130 For a concrete example lets assume a large datastore of 1 PiB, and an average
131 chunk size of 4 MiB. That means :math:`n = 268435456` tries, and :math:`d =
132 2^{256}` possibilities. Inserting those values in the formula from earlier you
133 will see that the probability of a collision in that scenario is:
134
135 .. math::
136
137 3.1115 * 10^{-61}
138
139 For context, in a lottery game of guessing 6 out of 45, the chance to correctly
140 guess all 6 numbers is only :math:`1.2277 * 10^{-7}`, that means the chance of
141 collission is about the same as winning 13 such lotto games *in a row*.
142
143 In conclusion, it is extremely unlikely that such a collision would occur by
144 accident in a normal datastore.
145
146 Additionally, SHA-256 is prone to length extension attacks, but since there is
147 an upper limit for how big the chunk are, this is not a problem, since a
148 potential attacker cannot arbitrarily add content to the data beyond that
149 limit.
150
151 File-based Backup
152 ^^^^^^^^^^^^^^^^^
153
154 Since dynamically sized chunks (for file-based backups) are created on a custom
155 archive format (pxar) and not over the files directly, there is no relation
156 between files and the chunks.

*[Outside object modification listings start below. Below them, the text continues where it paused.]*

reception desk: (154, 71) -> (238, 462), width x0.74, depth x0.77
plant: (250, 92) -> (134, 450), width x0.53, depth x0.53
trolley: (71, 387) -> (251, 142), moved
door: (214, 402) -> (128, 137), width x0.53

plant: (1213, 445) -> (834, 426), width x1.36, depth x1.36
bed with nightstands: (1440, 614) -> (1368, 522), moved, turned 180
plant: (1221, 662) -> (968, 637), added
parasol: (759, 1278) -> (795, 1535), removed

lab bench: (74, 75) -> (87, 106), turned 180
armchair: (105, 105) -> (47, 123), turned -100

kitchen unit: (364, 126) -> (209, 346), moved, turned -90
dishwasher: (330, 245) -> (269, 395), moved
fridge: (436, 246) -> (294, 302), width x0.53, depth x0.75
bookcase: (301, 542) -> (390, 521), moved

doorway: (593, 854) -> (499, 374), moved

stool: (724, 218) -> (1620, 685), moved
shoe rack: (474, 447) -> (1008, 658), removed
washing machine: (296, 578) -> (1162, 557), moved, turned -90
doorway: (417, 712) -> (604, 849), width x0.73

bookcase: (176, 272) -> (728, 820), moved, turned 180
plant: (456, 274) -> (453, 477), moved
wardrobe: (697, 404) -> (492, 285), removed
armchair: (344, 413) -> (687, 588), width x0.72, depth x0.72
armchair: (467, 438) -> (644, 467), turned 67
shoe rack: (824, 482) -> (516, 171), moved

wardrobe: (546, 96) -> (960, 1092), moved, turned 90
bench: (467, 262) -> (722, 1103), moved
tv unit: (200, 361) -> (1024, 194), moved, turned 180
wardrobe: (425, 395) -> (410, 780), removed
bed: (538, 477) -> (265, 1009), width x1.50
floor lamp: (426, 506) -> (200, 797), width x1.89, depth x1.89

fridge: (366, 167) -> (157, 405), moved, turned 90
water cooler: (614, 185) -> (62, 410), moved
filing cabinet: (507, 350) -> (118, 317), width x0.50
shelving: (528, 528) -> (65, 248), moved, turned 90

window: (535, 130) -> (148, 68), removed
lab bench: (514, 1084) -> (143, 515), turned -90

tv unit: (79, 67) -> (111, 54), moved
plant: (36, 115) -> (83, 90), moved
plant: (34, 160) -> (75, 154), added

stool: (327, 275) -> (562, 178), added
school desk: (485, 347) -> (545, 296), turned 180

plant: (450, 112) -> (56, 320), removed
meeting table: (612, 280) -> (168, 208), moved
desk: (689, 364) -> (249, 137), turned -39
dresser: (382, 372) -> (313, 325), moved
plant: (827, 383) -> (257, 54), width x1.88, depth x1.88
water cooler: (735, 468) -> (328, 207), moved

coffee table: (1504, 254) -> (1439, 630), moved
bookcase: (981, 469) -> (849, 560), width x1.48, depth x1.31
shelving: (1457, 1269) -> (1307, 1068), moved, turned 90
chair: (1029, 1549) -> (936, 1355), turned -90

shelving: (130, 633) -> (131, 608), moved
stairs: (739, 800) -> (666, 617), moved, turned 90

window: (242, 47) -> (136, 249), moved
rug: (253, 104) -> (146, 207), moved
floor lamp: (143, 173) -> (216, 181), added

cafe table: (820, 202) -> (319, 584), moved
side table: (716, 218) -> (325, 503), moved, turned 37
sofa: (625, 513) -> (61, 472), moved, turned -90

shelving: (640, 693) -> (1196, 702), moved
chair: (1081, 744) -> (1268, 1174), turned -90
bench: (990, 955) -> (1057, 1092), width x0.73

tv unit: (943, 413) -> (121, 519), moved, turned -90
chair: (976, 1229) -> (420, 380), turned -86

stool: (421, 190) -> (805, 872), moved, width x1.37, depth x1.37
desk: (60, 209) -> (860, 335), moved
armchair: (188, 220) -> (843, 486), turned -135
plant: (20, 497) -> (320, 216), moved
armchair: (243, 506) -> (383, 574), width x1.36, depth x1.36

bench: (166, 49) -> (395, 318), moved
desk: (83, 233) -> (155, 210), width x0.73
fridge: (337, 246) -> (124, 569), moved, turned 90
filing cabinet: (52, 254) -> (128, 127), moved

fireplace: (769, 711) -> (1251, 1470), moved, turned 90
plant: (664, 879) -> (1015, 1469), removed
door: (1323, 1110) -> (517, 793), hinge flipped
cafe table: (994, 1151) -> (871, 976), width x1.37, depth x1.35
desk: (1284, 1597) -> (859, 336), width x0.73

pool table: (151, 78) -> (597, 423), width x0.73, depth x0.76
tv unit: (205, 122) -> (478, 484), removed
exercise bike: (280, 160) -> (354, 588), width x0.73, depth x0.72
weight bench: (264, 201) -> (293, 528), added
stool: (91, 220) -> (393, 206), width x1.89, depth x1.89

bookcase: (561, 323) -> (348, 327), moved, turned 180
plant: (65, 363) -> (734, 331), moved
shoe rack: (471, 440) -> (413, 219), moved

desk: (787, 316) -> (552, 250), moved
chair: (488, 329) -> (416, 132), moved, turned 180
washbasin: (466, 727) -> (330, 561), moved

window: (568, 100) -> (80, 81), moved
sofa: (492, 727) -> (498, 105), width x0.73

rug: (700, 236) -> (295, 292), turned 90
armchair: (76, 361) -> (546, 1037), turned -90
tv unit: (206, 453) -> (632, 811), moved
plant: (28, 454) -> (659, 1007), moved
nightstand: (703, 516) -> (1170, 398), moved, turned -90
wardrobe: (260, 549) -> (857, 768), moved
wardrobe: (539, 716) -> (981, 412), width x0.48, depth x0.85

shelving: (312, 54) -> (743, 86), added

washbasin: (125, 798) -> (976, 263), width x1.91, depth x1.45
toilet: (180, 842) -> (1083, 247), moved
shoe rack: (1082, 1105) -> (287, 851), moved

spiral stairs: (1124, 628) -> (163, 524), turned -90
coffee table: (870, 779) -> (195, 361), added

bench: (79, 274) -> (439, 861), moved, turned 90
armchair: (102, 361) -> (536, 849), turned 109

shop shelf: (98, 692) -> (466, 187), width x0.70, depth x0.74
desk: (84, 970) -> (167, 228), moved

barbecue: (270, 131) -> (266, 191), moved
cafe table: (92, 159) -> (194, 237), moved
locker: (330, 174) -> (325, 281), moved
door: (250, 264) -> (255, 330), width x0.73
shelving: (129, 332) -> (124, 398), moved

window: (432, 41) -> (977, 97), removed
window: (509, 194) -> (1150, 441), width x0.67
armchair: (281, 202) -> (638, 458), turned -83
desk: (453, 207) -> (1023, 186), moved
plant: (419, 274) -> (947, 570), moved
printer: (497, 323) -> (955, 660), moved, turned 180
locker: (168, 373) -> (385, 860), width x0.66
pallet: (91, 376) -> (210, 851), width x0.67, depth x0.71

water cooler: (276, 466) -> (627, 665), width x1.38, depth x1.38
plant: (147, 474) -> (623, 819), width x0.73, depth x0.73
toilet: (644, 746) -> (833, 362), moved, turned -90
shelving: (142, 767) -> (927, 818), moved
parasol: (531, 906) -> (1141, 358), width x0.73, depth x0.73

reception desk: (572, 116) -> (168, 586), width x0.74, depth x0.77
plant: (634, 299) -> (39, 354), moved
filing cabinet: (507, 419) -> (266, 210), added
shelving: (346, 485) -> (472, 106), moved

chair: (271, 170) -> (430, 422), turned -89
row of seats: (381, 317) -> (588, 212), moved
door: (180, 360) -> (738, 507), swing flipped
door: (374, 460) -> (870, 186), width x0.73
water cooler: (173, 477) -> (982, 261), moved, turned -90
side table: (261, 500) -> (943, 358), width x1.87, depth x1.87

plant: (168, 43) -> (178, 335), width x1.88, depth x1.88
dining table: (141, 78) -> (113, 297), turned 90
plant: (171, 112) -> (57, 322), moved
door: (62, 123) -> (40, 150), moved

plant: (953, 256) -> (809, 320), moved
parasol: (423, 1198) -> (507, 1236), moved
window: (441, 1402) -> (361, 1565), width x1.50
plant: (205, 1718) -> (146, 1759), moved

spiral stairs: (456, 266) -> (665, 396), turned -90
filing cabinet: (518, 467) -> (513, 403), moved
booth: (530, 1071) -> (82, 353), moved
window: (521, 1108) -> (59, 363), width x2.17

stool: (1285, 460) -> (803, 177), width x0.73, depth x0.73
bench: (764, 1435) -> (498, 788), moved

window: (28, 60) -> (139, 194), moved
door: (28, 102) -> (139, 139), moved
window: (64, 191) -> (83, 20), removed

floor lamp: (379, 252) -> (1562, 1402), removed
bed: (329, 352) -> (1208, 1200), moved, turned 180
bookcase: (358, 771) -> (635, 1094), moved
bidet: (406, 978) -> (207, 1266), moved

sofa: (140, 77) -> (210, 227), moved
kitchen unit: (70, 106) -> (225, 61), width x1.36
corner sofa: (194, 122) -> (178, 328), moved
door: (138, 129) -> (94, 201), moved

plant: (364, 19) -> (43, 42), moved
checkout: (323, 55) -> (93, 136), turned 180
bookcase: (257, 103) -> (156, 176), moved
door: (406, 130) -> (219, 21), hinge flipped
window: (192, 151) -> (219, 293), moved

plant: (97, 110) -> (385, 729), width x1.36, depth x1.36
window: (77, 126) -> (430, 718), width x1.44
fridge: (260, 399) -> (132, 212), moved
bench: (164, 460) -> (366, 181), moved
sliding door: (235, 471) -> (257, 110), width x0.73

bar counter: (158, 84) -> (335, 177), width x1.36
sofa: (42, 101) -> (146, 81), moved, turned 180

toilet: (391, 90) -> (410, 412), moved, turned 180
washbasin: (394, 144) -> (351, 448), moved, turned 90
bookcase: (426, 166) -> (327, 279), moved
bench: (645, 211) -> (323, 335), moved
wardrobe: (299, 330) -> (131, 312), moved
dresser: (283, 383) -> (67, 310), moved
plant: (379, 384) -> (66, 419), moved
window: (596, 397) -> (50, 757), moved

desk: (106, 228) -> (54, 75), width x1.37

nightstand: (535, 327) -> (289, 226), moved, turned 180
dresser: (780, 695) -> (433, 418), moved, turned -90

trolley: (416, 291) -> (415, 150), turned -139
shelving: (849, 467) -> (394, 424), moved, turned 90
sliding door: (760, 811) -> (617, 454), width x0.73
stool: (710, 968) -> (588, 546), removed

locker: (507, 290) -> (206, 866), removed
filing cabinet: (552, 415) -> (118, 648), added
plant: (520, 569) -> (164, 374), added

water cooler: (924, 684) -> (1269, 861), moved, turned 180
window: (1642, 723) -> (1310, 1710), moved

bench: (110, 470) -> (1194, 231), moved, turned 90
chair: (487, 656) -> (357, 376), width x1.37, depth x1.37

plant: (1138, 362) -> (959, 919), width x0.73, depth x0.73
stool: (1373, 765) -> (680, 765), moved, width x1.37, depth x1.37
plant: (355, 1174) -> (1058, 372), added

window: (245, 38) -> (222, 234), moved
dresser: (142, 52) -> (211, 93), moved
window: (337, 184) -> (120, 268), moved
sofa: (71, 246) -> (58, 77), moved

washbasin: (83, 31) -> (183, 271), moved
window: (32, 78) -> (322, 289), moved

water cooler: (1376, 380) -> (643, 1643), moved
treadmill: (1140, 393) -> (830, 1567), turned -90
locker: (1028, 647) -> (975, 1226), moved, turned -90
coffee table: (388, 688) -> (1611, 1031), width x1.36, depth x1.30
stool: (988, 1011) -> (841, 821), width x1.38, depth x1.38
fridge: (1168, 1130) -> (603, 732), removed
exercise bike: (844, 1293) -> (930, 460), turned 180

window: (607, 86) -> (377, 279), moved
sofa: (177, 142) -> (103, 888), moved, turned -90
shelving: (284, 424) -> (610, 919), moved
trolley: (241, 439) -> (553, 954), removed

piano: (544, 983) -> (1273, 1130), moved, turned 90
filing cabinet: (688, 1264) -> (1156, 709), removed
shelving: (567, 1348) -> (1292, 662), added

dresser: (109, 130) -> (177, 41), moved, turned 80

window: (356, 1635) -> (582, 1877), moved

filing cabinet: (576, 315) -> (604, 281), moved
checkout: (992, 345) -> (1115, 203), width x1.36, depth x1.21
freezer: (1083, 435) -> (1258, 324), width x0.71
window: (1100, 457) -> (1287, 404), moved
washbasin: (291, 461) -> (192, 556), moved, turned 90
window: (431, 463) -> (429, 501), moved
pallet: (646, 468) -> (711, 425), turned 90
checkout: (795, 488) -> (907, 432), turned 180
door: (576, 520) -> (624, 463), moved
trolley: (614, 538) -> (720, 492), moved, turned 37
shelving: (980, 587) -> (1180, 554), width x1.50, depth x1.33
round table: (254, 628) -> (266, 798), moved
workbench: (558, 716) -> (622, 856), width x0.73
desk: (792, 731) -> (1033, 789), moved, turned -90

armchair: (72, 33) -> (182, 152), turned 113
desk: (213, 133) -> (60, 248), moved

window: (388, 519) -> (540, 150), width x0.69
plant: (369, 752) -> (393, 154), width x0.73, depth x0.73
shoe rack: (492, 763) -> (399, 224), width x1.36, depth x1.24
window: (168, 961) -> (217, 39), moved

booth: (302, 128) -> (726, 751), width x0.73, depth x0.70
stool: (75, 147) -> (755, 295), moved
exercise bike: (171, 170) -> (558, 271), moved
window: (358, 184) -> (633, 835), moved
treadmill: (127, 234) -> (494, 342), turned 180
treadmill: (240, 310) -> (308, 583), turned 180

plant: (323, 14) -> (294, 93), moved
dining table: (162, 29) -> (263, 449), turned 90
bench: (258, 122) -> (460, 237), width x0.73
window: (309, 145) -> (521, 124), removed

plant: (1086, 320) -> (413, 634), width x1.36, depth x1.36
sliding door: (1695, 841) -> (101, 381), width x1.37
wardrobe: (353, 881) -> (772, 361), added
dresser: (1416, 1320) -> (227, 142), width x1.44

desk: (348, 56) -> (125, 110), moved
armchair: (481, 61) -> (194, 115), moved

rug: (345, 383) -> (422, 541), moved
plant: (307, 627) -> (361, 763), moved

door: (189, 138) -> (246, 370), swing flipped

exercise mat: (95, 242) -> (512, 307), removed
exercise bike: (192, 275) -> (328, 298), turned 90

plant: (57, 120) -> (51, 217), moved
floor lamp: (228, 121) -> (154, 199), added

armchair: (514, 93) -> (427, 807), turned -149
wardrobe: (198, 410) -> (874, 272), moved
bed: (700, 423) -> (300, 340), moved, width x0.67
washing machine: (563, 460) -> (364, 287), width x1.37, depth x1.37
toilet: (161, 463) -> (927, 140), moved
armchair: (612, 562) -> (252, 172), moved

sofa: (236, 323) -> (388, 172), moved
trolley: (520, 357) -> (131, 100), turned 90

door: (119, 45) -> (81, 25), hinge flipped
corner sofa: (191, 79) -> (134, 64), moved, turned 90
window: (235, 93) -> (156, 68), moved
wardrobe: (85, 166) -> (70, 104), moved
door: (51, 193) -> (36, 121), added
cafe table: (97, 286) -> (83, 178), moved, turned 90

This means that the Proxmox Backup client has to
157 read all files again for every backup, otherwise it would not be possible to
158 generate a consistent independent pxar archive where the original chunks can be
159 reused. Note that there will be still only new or change chunks be uploaded.
160
161 Verification of encrypted chunks
162 ^^^^^^^^^^^^^^^^^^^^^^^^^^^^^^^^
163
164 For encrypted chunks, only the checksum of the original (plaintext) data is
165 available, making it impossible for the server (without the encryption key), to
166 verify its content against it. Instead only the CRC-32 checksum gets checked.